What i want to say is that i am not interested in the value but at the number of 1$ rolls, 2$ rolls, 0,25$rolls i have in the safe so in that case i think it’s better to use the inventory function and i surely created a business only for that purpose
Personally, if all you are doing is counting “things,” and don’t care what the things are worth, I would not use an accounting program at all. I’d use a spreadsheet. You remarked earlier that they were prone to “breaking.” I think an accounting program is more prone to misuse by unskilled users than a spreadsheet, and harder to fix.
If you insist on using an accounting program, I would use the inventory functions to count rolls. But understand that you’re going to have to enter a lot of transactions to move those rolls in and out of various locations, because the quantity tracking features of the accounting program are designed to calculate costs/prices, too. While you could enter zero-value amounts, the program is still designed to calculate the financial side, so it isn’t going to be very convenient just for recording counts.

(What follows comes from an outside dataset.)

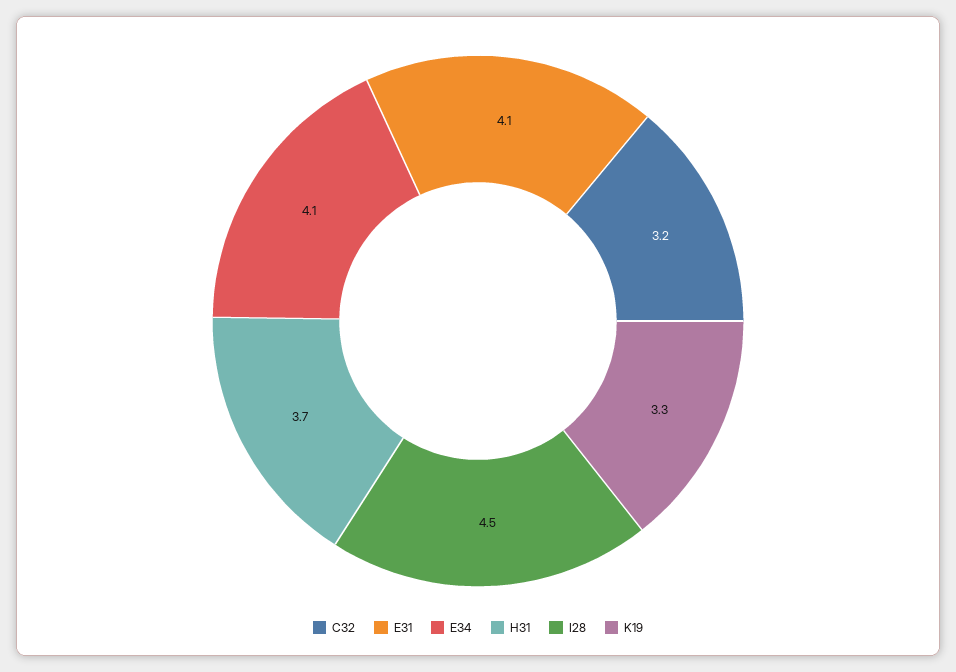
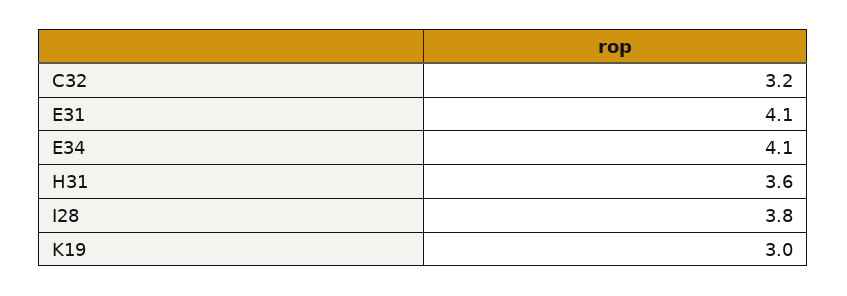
H31: 3.7 -> 3.6
I28: 4.5 -> 3.8
K19: 3.3 -> 3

You could use Inventory quite simply to achieve your ambitions with little effort, but some clarification:
Are you wanting to track the contents of the Safe only or both the Safe and the Cash registers.
If only the contents of the Safe then:
Set up an Inventory Location such as Safe (optional)
Set up the Inventory Items such as 1$ rolls, 2$ rolls, 0,25$rolls
Set up a Supplier such as Inwards Cash
Set up Customers such as Cash Register One etc
When adding to the Safe create a quantity only Purchase Invoice with Inwards Cash as the Supplier
When transferring to the Cash Register create a quantity only Sales Invoice using the particular Customer
Now the Inventory Items quantities and the Safe contents should reconcile.
PS: Don’t use the Goods Receipts or the Delivery Note tabs
However, if it is both the Safe and the Cash Registers then that is a bit more involved so will only detail that if required.
Only to keep things simple and to reduce clutter and duplication of effort - if you are only monitoring the Safe’s “content”, does it matter if you have placed an ordered and that order hasn’t been received.